Elaine O'Brien, a 25-year-old mother of one from Limerick, brought her wedding day forward by one year because she was dying from a rare tongue cancer. She passed away four months later.

O'Brien (née Ryan) planned to marry her husband Pakie on August 7, 2014, the her parents' wedding anniversary. After her health began to deteriorate in mid 2013, the couple brought the wedding forward and married on August 7, 2013.

O'Brien, the mother of a four-year-old daughter named Lexi, was diagnosed with tongue cancer in May 2012.

“It started off like a little pimple on the side of her tongue. They told us in the hospital it is normally old people that would have been chewing tobacco all their lives that get it.

“It is very rare and especially in a young girl like Elaine who was 23 and a half at the time,” her aunt Hanora told the Limerick Leader.

She was put on high doses of medication and had a tube inserted into her stomach as she couldn’t eat.

“We would ask her if she was in pain and she would always say no. I used to go with her to her appointments and she would say, ‘No negativity’,” said Hanora.

After suffering from a hemorrhage in mid 2013, O'Brien was told by her doctors that nothing more could be done for her.

“They gave her the option that they could operate and take out the whole tongue and voice box but afterwards that she would be in a bed the whole time with tubes coming out of her with still no guarantee of life.

“I said to her then, “What was the one thing she wanted to do?” and she said she wanted to get married,” said Hanora.

A fundraiser was held and the Limerick charity Clare's Wish Foundation provided a wedding car, church music and photography.

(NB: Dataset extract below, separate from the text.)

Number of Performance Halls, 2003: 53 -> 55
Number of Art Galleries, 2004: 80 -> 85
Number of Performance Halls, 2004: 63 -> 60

Seven weeks later she and Pakie were married in Nicker Church. Their daughter Lexi was a flower girl.

“The wedding day was very special to Elaine because it was on the date she was always going to get married. She looked so beautiful and really enjoyed it. She organized it exactly the way she wanted it.

“If you didn’t know it you would never have thought she was sick. But we could see it in her eyes because we knew she was sick,” said Hanora.

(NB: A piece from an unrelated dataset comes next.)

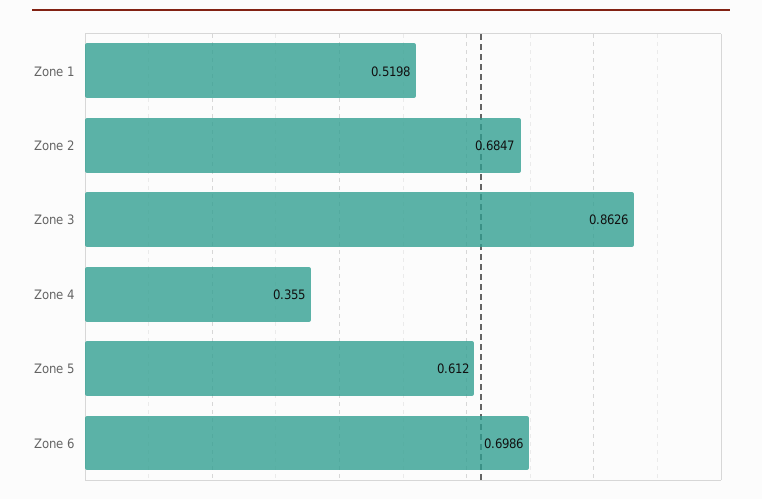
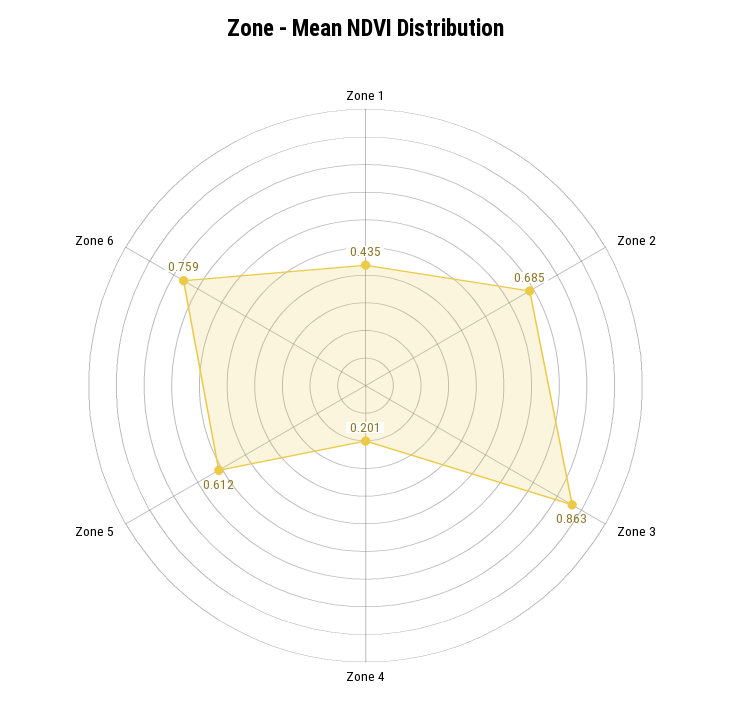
Zone 1: 0.5198 -> 0.435
Zone 4: 0.355 -> 0.201
Zone 6: 0.6986 -> 0.759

O'Brien's condition deteriorated rapidly after the wedding. She died on December 20.

She was laid to rest the Monday before Christmas with the presents that were bought for her.

“We gave them to her a week earlier and told her to open them but she said she would wait until Christmas Day. She said she was really looking forward to them.

“We bought her jeans, jumper and pair of Ugg boots she was mad about. We put them into the grave with her,” said Hanora.

Two months before her death, O'Brien, a talented writer, wrote a poem which she knew would help bring peace to her loved ones after her death. Her cousin Heather Mawdsley read the poem aloud at her funeral Mass.

An excerpt references God's plan.

“He has one mapped out for you, so hold your head up high and go with the flow because what is around the corner any of us just don’t know, if your plan brings heartache and nothing but pain, dry your eyes and remember this - in heaven you have no pain.”

Hanora said she plans to frame the poem and place it on her wall.

O'Brien's family and friends will gather in Nicker Church for her months' mind Mass on January 25th, the day following what would have been the young woman's 26th birthday.

She is survived by her husband Pakie, daughter Lexi, mother Eileen, father Mike, brothers, sisters, extended family and friends.